La petite croissance ne vient pas des miracles à l'exportation ou de l'engouement pour les investissements. Elle vient d'en bas. De la consommation. Des gens qui rachètent, planifient, remplacent au lieu de renoncer. Pas de champagne, plutôt de l'eau minérale. Mais c'est ainsi que commencent les cycles conjoncturels. Silencieusement, discrètement, statistiquement peu sexy. Ceux qui attendent le grand boum ratent le mouvement.
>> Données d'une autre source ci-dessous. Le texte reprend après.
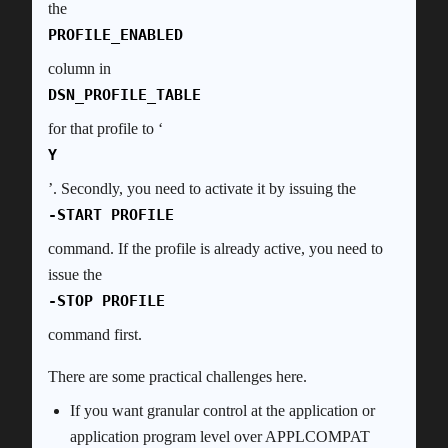
the
PROFILE_ENABLED
column in
DSN_PROFILE_TABLE
for that profile to ‘
Y
’. Secondly, you need to activate it by issuing the
-START PROFILE
command. If the profile is already active, you need to
issue the
-STOP PROFILE
command first.
There are some practical challenges here.
If you want granular control at the application or
application program level over APPLCOMPAT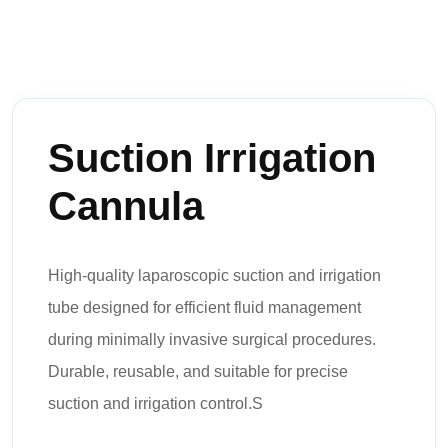
Suction Irrigation
Cannula
High-quality laparoscopic suction and irrigation
tube designed for efficient fluid management
during minimally invasive surgical procedures.
Durable, reusable, and suitable for precise
suction and irrigation control.S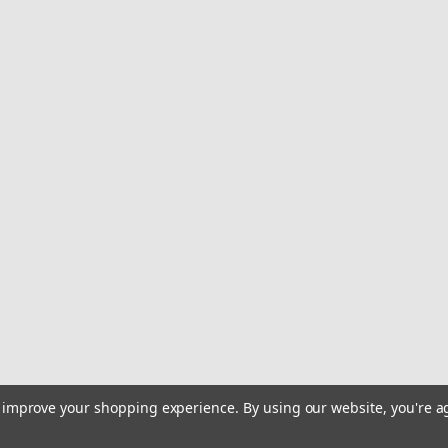
to improve your shopping experience.
By using our website, you're a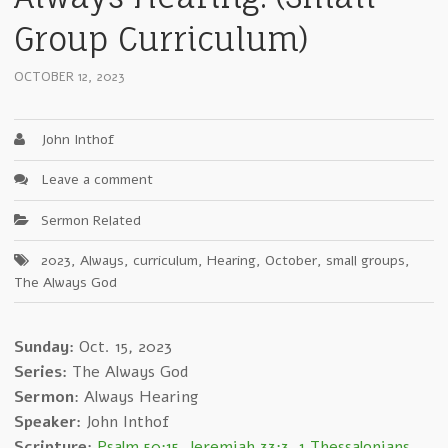
Group Curriculum)
OCTOBER 12, 2023
John Inthof
Leave a comment
Sermon Related
2023
,
Always
,
curriculum
,
Hearing
,
October
,
small groups
,
The Always God
Sunday:
Oct. 15, 2023
Series:
The Always God
Sermon
: Always Hearing
Speaker:
John Inthof
Scripture:
Psalm 50:15
,
Jeremiah 33:3
,
1 Thessalonians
L'État aide aussi – tardivement, lourdement, mais cette fois-ci pas sans effet. Les investissements publics stabilisent, les dépenses de défense se répercutent sur les bilans, les taux d'intérêt sont à nouveau calculables, le spectre de l'inflation est passé. Cela suffit pour arrêter la spirale descendante. Pas plus. Mais pas moins non plus.
L'Allemagne a toujours des problèmes: bureaucratie, charges, démographie. L'opposant final reste. La crise est tenace, mais plus explosive. Cette année 2026 ne sera pas non plus une année de boom. Mais elle sera meilleure. Sensiblement meilleure. Parce que nous nous étions habitués à la croissance zéro et c'est pourquoi un pour cent ressemble déjà au printemps. Peut-être que c'est la véritable force allemande: ne pas faire la fête trop tôt. Mais quand quelque chose tourne, alors à fond.